The U.S. stock market ended last week on a bearish note, with the Nasdaq Composite experiencing its sixth consecutive losing session on Friday, marking the longest losing streak in over a year. The tech-centric index declined by 2.05% to close at 15,282.01, while the broader S&P 500 also fell by 0.88% to finish at 4,967.23.
The market’s decline was partially driven by a retreat in semiconductor companies globally. Nvidia stock, for instance, lost 10% on Friday, retreating to its lowest levels since late February. The Philadelphia Semiconductor Index (SOX) in the U.S. hit a roughly two-month low on Thursday and continued to slide into Friday. Similar sentiments were observed in Asian markets, where chip-related stocks saw significant declines in Tokyo and Seoul.

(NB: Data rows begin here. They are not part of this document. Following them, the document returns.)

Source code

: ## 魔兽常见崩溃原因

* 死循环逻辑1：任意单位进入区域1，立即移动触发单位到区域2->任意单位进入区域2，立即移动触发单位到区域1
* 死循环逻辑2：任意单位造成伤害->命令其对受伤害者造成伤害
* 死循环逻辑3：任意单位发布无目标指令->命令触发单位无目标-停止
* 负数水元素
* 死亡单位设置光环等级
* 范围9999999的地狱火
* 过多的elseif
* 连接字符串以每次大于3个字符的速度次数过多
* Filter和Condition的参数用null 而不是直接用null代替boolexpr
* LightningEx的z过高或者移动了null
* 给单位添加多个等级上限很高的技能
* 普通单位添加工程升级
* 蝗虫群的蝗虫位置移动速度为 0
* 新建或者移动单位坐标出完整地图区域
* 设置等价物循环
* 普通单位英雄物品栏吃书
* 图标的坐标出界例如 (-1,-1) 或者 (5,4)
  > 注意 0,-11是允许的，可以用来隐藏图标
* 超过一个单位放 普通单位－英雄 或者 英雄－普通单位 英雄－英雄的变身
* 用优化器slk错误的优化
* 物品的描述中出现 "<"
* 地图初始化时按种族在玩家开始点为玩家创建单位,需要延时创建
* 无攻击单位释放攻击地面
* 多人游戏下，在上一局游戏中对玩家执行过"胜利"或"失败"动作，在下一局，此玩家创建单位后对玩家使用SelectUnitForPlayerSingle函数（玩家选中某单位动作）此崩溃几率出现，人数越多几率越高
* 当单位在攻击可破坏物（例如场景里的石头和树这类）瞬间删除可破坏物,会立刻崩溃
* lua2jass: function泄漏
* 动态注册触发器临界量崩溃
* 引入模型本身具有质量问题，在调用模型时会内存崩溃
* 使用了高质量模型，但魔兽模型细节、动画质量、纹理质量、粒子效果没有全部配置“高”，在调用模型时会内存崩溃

The overall market sentiment was dampened by the decline in TSMC’s share price, despite the company exceeding market expectations with its January-March results, which were announced on Thursday. The geopolitical unrest in the Middle East and a worse-than-expected earnings report by ASML Holding, another major semiconductor player, further contributed to the negative sentiment.
Analysts from Citi noted that mixed results and a pause in increased AI forecasts, which had fueled the chip sector’s rally from January to last month, were likely contributing factors to the sell-off. However, they believe that some semiconductor stocks could face headwinds until June/July and view the current pullback as a buying opportunity for highly rated names.
Nvidia is set to release its earnings report next month, with investors closely monitoring updates on current demand trends for AI chips. Consensus estimates expect the company to report earnings per share (EPS) of $5.19 on revenue of $22.91 billion, compared to $1.09 and $7.19 billion in the same period last year.
Analysts from Fairlead highlight the recent penetration of Nvidia’s 50-day moving average (MA) and identify support levels at $742-$752. They also note short-term oversold conditions and advise considering reducing exposure to Nvidia into a rebound, with resistance now seen at $974.